The Criminal Code Act also states with respect to other serious war crimes that are committed in the course of an international armed conflict:
268.51 War crimedestroying or seizing the enemy’s property
(1) A person (the perpetrator) commits an offence if:
(a) the perpetrator destroys or seizes certain property; and
(b) the property is property of an adverse party; and
(c) the property is protected from the destruction or seizure under article 18 of the Third Geneva Convention, article 53 of the Fourth Geneva Convention or article 54 of Protocol I to the Geneva Conventions; and
(d) the perpetrator knows of, or is reckless as to, the factual circumstances that establish that the property is so protected; and
(e) the destruction or seizure is not justified by military necessity; and
(f) the perpetrator’s conduct takes place in the context of, and is associated with, an international armed conflict.
Penalty: Imprisonment for 15 years.
(2) Strict liability applies to paragraph (1)(c). 
Australia, Criminal Code Act, 1995, as amended to 2007, Chapter 8, § 268.51, p. 335.
The Criminal Code Act further states with respect to war crimes that are other serious violations of the laws and customs of war applicable in a non-international armed conflict:
268.94 War crimedestroying or seizing an adversary’s property
(1) A person (the perpetrator) commits an offence if:
(a) the perpetrator destroys or seizes certain property; and
(b) the property is property of an adversary; and
(c) the property is protected from the destruction or seizure under article 14 of Protocol II to the Geneva Conventions; and
(d) the perpetrator knows of, or is reckless as to, the factual circumstances that establish that the property is so protected; and
(e) the destruction or seizure is not justified by military necessity; and
(f) the perpetrator’s conduct takes place in the context of, and is associated with, an armed conflict that is not an international armed conflict.

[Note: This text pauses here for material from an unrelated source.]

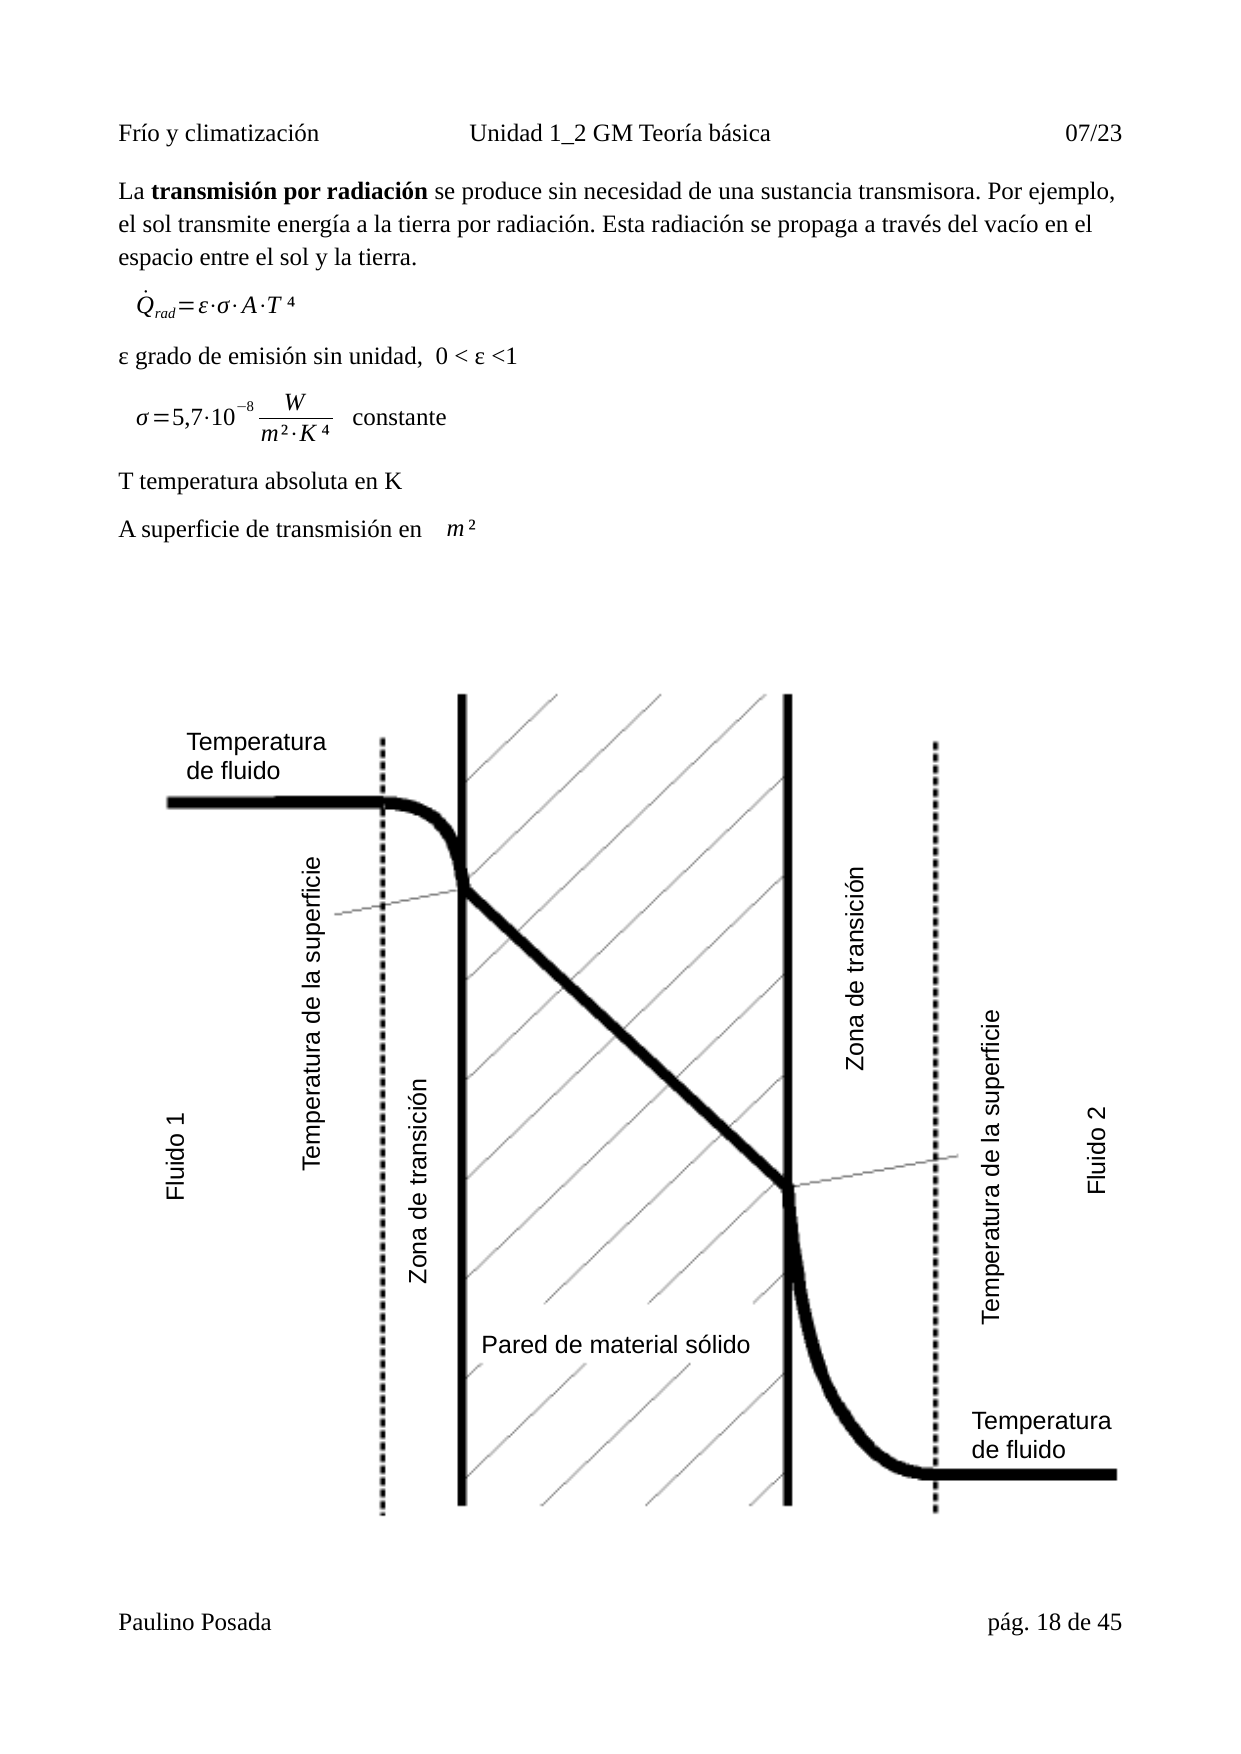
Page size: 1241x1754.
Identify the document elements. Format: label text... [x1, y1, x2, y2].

Penalty: Imprisonment for 15 years
(2) Strict liability applies to paragraph (1)(c). 
Australia, Criminal Code Act, 1995, as amended on 1 November 2007, taking into account amendments up to Act No. 177 of 2007, Chapter 8, § 268.94, pp. 368–369.
Australia’s ICC (Consequential Amendments) Act (2002) incorporates in the Criminal Code the war crimes defined in Article 8(2)(a)(iv), (b)(xiii) and (e)(xii) of the 1998 ICC Statute. 
Australia, ICC (Consequential Amendments) Act, 2002 , Schedule 1, § 268.29, 268.51 and 268.94.